Most of the other LTV “absurdities” are against Marxism specifically, so I won’t address them. There is, however, this doozy:
The labor theory of value is violently anti-consumer by its nature. Under this theory, sellers are compelled to price all goods by the amount of labor that goes into them, rather than how much they are demanded by consumers. Thus stores could charge no more for an aged foreign wine than for a local cheap wine (given equal labor input) or more for the work hacked out by a beginner. This inevitably produces a surplus of unskilled and shoddy work, and a shortage of skilled work – which is exactly the situation that exists in communist countries.
Let’s start with the smaller problems here. The cost of aged wine would necessarily include storage, and therefore the exchange value of the aged wine is necessarily greater than that of a new wine, all other things being equal. Also, the work of a beginner would not be sold at the same price as an expert work. Assuming we’re talking about, say, chairs, why would a consumer want to pay the same amount for a nice chair made by expert hands than he would for a chair made by a beginner, unless both objects have at least the same use value? He gives no justification for this assumption.

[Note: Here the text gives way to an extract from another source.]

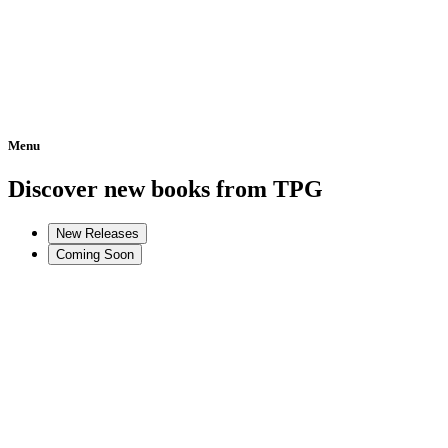
Menu
Home
Discover new books from TPG
New Releases
Coming Soon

Now for the main problem: the reasoning just doesn’t work, even if we assume that prices would be fixed relative to quality, since higher quality products would still tend to sell more overall than lower quality ones, making it desirable for people to acquire more skill. All things considered, it is more likely that the emphasis on shoddy production rather than skill was the result of the well-lampooned “rule by statistics” method of the Soviets rather than the way prices were structured.

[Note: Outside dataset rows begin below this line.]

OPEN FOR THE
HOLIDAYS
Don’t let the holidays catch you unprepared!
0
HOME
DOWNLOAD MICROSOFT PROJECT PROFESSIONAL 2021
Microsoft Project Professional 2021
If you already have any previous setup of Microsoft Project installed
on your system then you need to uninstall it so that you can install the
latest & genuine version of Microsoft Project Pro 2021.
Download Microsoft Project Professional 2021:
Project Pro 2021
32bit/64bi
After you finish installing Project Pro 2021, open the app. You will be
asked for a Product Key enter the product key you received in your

Now, moving on to the “fallacies” section:
Premise 1: Some factor in the production of a good gives it value. TRUE;
Premise 2: Only those goods to which man has applied labor have value. FALSE;
What? That’s not even an argument. He just said “FALSE.” Is this for real?
Okay, well moving on to the conclusion then…

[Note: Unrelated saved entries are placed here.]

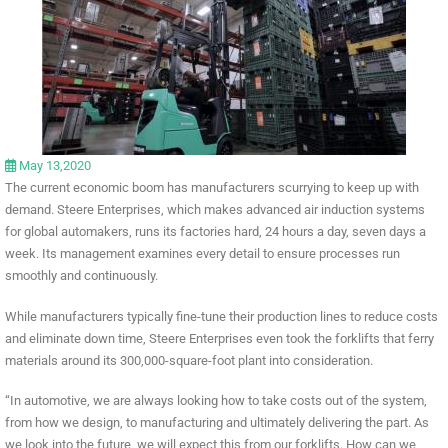
May 13,2020
The current economic boom has manufacturers scurrying to keep up with
demand. Steere Enterprises, which makes advanced air induction systems
for global automakers, runs its factories hard, 24 hours a day, seven days a
week. Its management examines every detail to ensure processes run
smoothly and continuously.
While manufacturers typically fine-tune their production lines to reduce costs
and eliminate down time, Steere Enterprises even took the forklifts that ferry
materials around its 300,000-square-foot plant into consideration.
“In automotive, we are always looking how to take costs out of the system,
from how we design, to manufacturing and ultimately delivering the part. As
we look into the future, we will expect this from our forklifts. How can we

An entrepreneur contributes the great value of his organizational ability, foresight, and management skills. Because value is not solely a product of labor, these abilities are extremely valuable. Profits are his just reward for risking capital in an uncertain and changing world.
How is it a “just reward” to give privileges to one person against others because of the specific nature of his skills? The only “just reward” is to reward a person proportionally to his labor, not an unlimited right to exploit others out of the full product of their labor. Besides, the job of evaluating risk is not exclusive to the entrepreneur, but no one is demanding that insurance adjusters, say, should reap some form of usury for their trouble. The same is true for organizational ability and management skills as well. There is no reason to single out any of these skills for a special reward above and beyond what is actually just.
Our capitalist system is predicated on the belief that everything voluntary is automatically ethical and just, that profit, and usury in general, is justified by people’s preferences in action on the (unfree) market. LTV defeats these predicates and establishes in its place a solid foundation for a new equitable, evidence-based economics upon which an Anarchist society can rely.